───── Supplied material
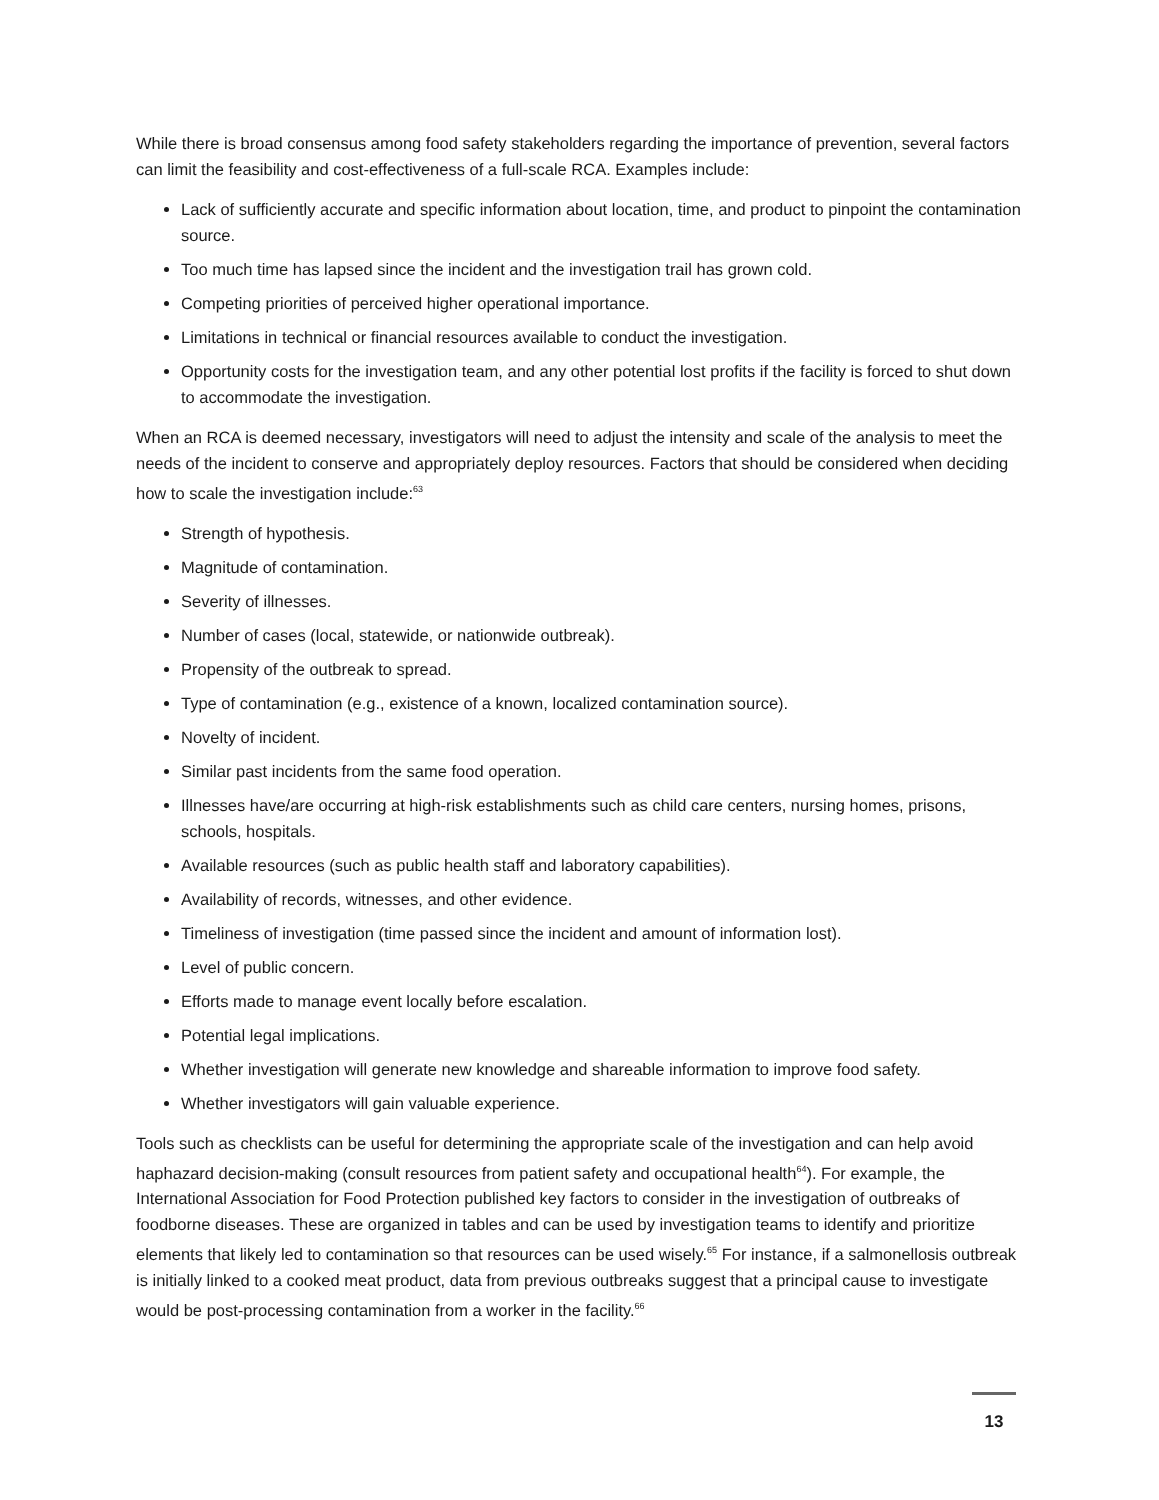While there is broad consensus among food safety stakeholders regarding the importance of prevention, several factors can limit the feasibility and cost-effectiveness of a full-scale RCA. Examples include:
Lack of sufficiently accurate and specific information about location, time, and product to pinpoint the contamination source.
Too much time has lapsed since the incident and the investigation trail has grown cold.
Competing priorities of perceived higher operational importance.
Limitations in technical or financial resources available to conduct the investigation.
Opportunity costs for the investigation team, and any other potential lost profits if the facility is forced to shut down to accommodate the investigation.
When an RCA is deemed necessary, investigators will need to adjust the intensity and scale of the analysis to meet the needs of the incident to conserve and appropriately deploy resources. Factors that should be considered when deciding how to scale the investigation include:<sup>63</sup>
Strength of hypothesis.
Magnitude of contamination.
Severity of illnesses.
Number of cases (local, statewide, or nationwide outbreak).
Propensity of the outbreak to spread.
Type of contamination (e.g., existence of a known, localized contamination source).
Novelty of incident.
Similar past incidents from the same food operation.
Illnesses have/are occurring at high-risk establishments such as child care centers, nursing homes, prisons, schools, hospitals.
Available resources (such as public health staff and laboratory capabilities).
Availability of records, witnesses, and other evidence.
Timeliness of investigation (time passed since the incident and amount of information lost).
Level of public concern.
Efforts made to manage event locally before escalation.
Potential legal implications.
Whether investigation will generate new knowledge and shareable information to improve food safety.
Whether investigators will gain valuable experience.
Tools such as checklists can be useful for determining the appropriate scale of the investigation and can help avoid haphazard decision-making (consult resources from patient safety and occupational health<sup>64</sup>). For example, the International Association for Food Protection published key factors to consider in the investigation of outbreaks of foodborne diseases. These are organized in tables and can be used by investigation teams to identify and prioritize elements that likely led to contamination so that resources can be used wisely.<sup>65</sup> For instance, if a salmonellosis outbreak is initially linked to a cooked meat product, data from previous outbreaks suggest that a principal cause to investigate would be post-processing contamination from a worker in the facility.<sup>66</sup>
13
──────────
───── Supplied material
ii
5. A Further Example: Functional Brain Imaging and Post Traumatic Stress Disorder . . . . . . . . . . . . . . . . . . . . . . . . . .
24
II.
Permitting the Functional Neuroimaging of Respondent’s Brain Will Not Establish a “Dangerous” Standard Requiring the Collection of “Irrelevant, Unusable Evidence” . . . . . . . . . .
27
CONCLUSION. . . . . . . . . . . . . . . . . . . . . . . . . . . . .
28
──────────
When copying from the data above, print only the lines from the line containing "While there is" to the line containing "Whether investigators will", exactly, and leave the pictures out.

While there is broad consensus among food safety stakeholders regarding the importance of prevention, several factors can limit the feasibility and cost-effectiveness of a full-scale RCA. Examples include:
Lack of sufficiently accurate and specific information about location, time, and product to pinpoint the contamination source.
Too much time has lapsed since the incident and the investigation trail has grown cold.
Competing priorities of perceived higher operational importance.
Limitations in technical or financial resources available to conduct the investigation.
Opportunity costs for the investigation team, and any other potential lost profits if the facility is forced to shut down to accommodate the investigation.
When an RCA is deemed necessary, investigators will need to adjust the intensity and scale of the analysis to meet the needs of the incident to conserve and appropriately deploy resources. Factors that should be considered when deciding how to scale the investigation include:<sup>63</sup>
Strength of hypothesis.
Magnitude of contamination.
Severity of illnesses.
Number of cases (local, statewide, or nationwide outbreak).
Propensity of the outbreak to spread.
Type of contamination (e.g., existence of a known, localized contamination source).
Novelty of incident.
Similar past incidents from the same food operation.
Illnesses have/are occurring at high-risk establishments such as child care centers, nursing homes, prisons, schools, hospitals.
Available resources (such as public health staff and laboratory capabilities).
Availability of records, witnesses, and other evidence.
Timeliness of investigation (time passed since the incident and amount of information lost).
Level of public concern.
Efforts made to manage event locally before escalation.
Potential legal implications.
Whether investigation will generate new knowledge and shareable information to improve food safety.
Whether investigators will gain valuable experience.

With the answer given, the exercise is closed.